[SUPPLIED INFORMATION]:
========================
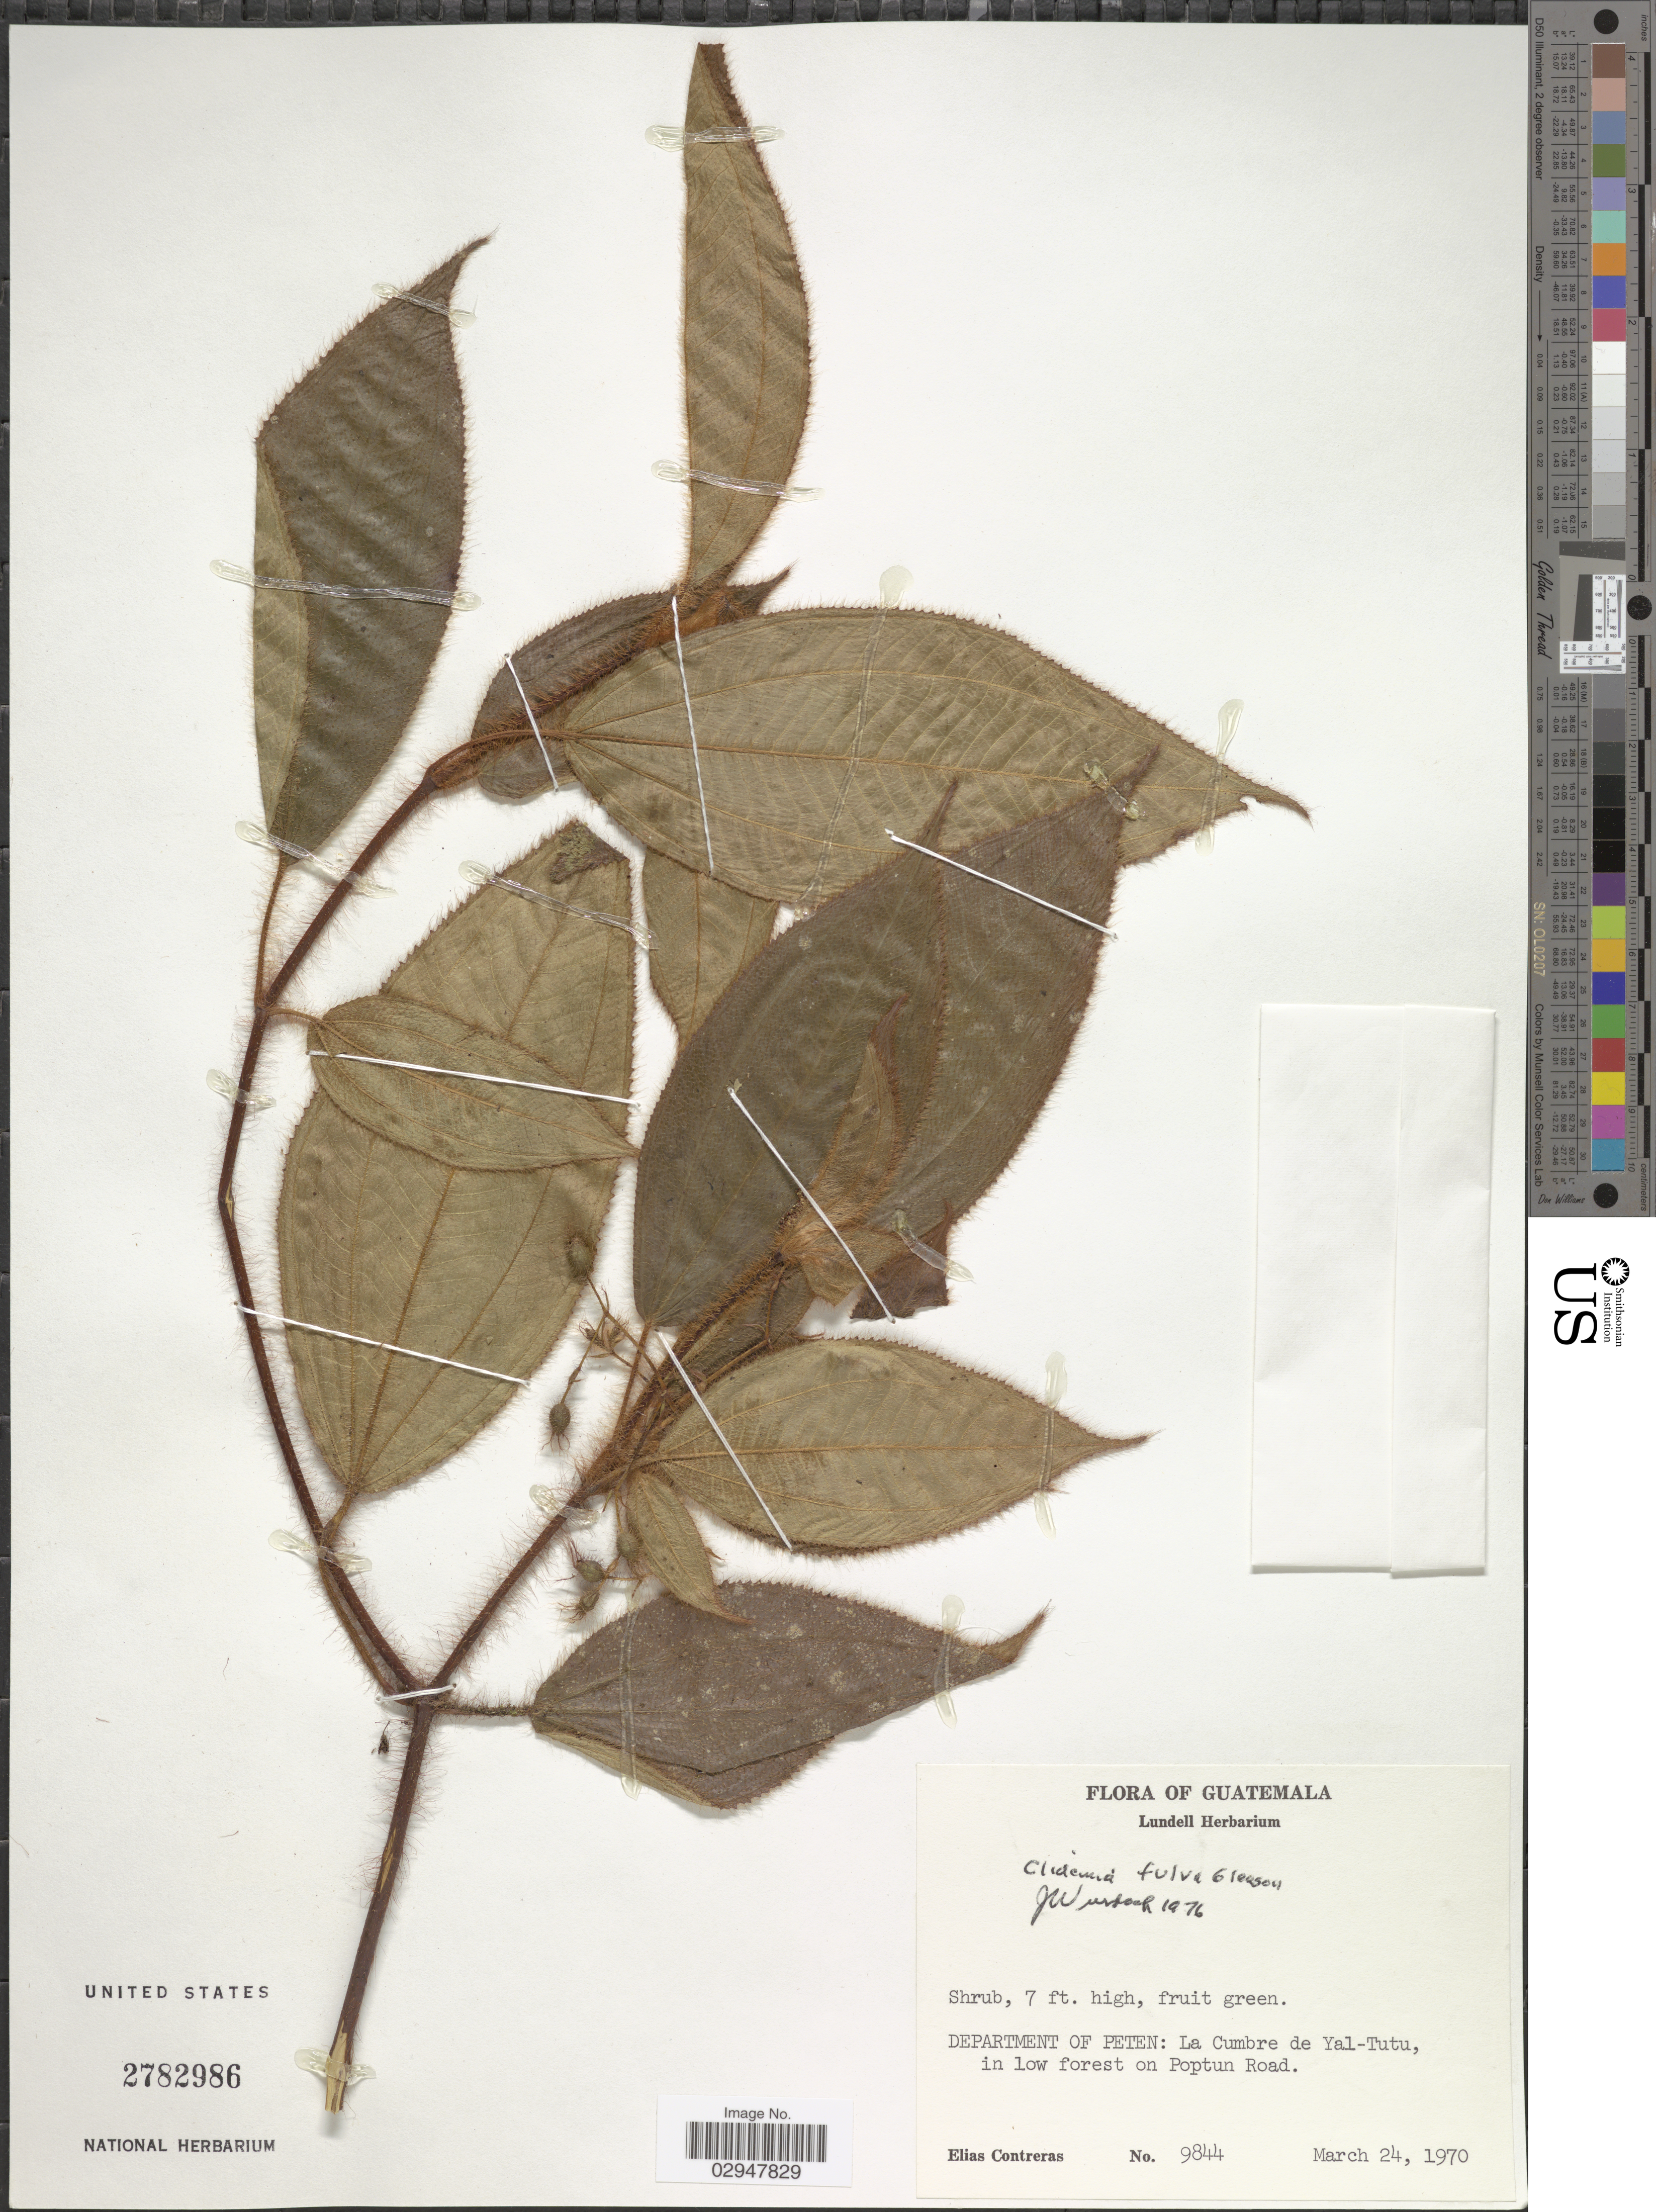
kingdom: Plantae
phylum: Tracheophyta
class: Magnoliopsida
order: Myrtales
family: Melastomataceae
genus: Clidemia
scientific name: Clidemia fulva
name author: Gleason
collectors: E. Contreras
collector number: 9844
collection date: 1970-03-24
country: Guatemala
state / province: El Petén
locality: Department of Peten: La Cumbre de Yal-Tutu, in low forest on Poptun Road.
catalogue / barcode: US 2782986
========================
[WHAT THIS TASK INVOLVES]: Quote word for word the lines of the records starting at the line containing "name author: Gleason" and ending at the last line of the records.

[CORRECT ANSWER]:
name author: Gleason
collectors: E. Contreras
collector number: 9844
collection date: 1970-03-24
country: Guatemala
state / province: El Petén
locality: Department of Peten: La Cumbre de Yal-Tutu, in low forest on Poptun Road.
catalogue / barcode: US 2782986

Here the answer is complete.